■ Excerpted text
====================

Pineal, Hypothalamus and Pituitary Glands


The pineal gland is a pinecone-shaped gland found in a groove between the two lobes of the brain. It is only about the size of a grain of rice and is pinkish-grey in colour. The pineal gland produces a hormone called melatonin whose main function is the regulation of the wake-sleep cycle. The pineal gland receives cues about the amount of light in the environmental and these cues trigger the pineal gland to produce melatonin. This melatonin instructs the body to make adjustments in temperature, blood pressure, alertness and other biological processes to facilitate sleeping or waking. Melatonin secretion peaks at night and ebbs during the day.

The hypothalamus is a gland about the size of a grape found in the central brain. It is part of both the neural system and the endocrine system and  has two functions. Its primary function is to maintain balance within the body system.  It does this by receiving nerve messages from the brain, translating them into chemical messages and relaying those  new chemical messages to the pituitary gland. The pituitary receives these messages and in turn sends other chemical messages to the endocrine organs. In this way, our bodies are able to respond to sensations we feel about our surroundings without over or under-responding. Like a thermostat, the hypothalamus uses a set-point to regulate the body’s systems including electrolyte and fluid balance, body temperature, blood pressure, and body weight. It receives inputs from the body, then initiates compensatory changes if anything differentiates from this set-point. The set-point can migrate, but remains remarkably fixed from day-to-day. For this reason it is considered the “control centre” of the endocrine system. The second function of the hypothalamus is to manufacture the hormones needed to send these messages.

The pituitary gland is about the size of a pea and is located in the center of the brain behind the nose and eyes. It is attached to the hypothalamus by a slender stalk through which it receives chemical messages. The pituitary is sometimes referred to as the “master gland” because it directs the main hormone-producing glands in the body. The pituitary controls hormone functions such as temperature, thyroid activity, growth during childhood, urine production, testosterone production in males and ovulation and estrogen production in females. It does this by using hormones to send chemical messages to the other glands.

Major disorders of the pineal, hypothalamus or pituitary gland are usually diagnosed and treated during childhood.

====================

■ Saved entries

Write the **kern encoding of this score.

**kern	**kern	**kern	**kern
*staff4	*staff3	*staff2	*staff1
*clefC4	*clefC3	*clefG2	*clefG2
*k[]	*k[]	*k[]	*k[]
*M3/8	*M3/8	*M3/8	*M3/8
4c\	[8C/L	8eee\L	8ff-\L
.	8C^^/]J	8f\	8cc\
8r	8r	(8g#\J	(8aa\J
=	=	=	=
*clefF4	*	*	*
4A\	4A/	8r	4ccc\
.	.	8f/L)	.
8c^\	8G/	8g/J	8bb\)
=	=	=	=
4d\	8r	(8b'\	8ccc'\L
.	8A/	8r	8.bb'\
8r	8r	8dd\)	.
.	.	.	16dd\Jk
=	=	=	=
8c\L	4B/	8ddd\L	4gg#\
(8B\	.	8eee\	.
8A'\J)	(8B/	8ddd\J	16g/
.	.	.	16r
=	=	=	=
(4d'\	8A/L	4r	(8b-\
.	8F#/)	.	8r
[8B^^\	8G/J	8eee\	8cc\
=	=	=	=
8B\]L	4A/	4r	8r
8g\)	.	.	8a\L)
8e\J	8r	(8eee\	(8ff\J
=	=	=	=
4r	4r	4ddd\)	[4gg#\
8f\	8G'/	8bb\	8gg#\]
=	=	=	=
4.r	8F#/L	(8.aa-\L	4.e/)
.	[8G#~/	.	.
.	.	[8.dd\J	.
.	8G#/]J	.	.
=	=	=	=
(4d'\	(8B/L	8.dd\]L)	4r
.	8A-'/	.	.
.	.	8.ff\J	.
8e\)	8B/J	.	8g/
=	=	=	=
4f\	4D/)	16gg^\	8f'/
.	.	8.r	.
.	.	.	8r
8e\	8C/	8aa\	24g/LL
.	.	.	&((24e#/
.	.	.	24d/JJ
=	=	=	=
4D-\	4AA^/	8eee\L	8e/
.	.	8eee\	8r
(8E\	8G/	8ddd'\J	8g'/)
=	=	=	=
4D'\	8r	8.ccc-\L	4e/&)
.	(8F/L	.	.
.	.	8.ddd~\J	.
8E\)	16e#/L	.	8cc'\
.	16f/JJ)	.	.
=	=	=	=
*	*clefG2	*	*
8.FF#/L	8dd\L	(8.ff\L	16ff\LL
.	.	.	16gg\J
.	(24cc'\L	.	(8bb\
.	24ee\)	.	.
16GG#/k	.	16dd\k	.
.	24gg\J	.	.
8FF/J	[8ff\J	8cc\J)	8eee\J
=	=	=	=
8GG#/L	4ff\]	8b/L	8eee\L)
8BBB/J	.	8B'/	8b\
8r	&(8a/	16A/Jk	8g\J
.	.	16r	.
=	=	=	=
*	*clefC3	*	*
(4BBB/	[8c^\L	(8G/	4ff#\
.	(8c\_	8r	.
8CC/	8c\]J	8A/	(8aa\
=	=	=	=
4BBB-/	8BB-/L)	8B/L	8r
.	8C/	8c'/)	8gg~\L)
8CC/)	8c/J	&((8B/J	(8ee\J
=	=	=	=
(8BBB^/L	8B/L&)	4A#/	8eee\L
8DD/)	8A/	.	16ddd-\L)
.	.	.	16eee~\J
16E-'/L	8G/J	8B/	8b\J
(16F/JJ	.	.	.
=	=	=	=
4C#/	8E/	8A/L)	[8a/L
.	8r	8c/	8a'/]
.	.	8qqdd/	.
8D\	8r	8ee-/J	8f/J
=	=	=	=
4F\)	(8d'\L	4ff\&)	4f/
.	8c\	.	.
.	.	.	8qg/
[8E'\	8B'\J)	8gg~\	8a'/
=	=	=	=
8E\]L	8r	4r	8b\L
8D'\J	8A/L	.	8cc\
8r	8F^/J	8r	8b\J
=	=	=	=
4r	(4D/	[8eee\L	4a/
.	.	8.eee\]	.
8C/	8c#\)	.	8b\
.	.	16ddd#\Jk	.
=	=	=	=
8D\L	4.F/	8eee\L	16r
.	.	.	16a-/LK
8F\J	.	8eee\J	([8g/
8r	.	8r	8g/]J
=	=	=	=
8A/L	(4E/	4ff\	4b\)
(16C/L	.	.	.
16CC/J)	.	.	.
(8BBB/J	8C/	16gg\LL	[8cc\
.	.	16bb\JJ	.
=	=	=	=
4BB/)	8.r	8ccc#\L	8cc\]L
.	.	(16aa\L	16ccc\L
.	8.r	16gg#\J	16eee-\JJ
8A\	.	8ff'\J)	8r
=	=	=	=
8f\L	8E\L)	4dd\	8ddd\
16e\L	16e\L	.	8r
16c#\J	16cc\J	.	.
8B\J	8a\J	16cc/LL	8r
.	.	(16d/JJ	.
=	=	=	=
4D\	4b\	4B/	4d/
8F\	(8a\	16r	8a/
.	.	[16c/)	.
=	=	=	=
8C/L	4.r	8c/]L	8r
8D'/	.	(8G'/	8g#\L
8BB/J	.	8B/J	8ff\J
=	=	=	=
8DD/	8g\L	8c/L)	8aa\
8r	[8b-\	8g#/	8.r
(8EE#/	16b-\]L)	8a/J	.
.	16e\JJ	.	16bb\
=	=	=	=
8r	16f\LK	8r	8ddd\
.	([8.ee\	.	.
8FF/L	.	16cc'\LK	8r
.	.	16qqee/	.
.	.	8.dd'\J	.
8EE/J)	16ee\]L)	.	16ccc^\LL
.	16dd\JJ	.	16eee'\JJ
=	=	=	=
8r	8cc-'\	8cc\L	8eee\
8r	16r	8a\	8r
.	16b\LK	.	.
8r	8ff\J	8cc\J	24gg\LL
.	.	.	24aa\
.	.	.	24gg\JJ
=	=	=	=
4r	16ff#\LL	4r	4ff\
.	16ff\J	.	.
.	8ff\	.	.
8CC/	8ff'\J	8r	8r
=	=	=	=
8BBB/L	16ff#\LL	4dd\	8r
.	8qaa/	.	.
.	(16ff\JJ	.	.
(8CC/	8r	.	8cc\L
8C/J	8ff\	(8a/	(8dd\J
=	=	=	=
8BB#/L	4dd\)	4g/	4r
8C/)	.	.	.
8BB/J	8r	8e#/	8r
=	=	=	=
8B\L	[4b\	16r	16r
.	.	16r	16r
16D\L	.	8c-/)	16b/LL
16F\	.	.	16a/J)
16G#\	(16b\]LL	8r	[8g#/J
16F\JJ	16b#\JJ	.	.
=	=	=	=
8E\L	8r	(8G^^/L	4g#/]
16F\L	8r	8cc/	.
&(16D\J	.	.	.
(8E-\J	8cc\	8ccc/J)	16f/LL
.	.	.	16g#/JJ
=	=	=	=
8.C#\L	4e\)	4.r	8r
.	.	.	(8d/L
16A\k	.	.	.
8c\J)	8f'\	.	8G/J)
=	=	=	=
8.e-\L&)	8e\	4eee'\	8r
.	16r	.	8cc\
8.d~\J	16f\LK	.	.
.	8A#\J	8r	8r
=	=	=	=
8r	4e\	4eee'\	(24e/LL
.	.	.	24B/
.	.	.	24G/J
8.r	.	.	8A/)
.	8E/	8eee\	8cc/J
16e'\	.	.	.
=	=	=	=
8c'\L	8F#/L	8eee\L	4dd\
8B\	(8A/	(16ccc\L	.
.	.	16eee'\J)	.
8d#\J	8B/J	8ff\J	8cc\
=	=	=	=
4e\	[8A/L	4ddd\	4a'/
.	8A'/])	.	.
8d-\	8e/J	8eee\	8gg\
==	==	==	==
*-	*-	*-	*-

====================

■ Work to be completed
Quote the passage on the pineal, hypothalamus and pituitary glands, starting with "The pituitary gland is" and going on through "treated during childhood.".

■ Result
The pituitary gland is about the size of a pea and is located in the center of the brain behind the nose and eyes. It is attached to the hypothalamus by a slender stalk through which it receives chemical messages. The pituitary is sometimes referred to as the “master gland” because it directs the main hormone-producing glands in the body. The pituitary controls hormone functions such as temperature, thyroid activity, growth during childhood, urine production, testosterone production in males and ovulation and estrogen production in females. It does this by using hormones to send chemical messages to the other glands.

Major disorders of the pineal, hypothalamus or pituitary gland are usually diagnosed and treated during childhood.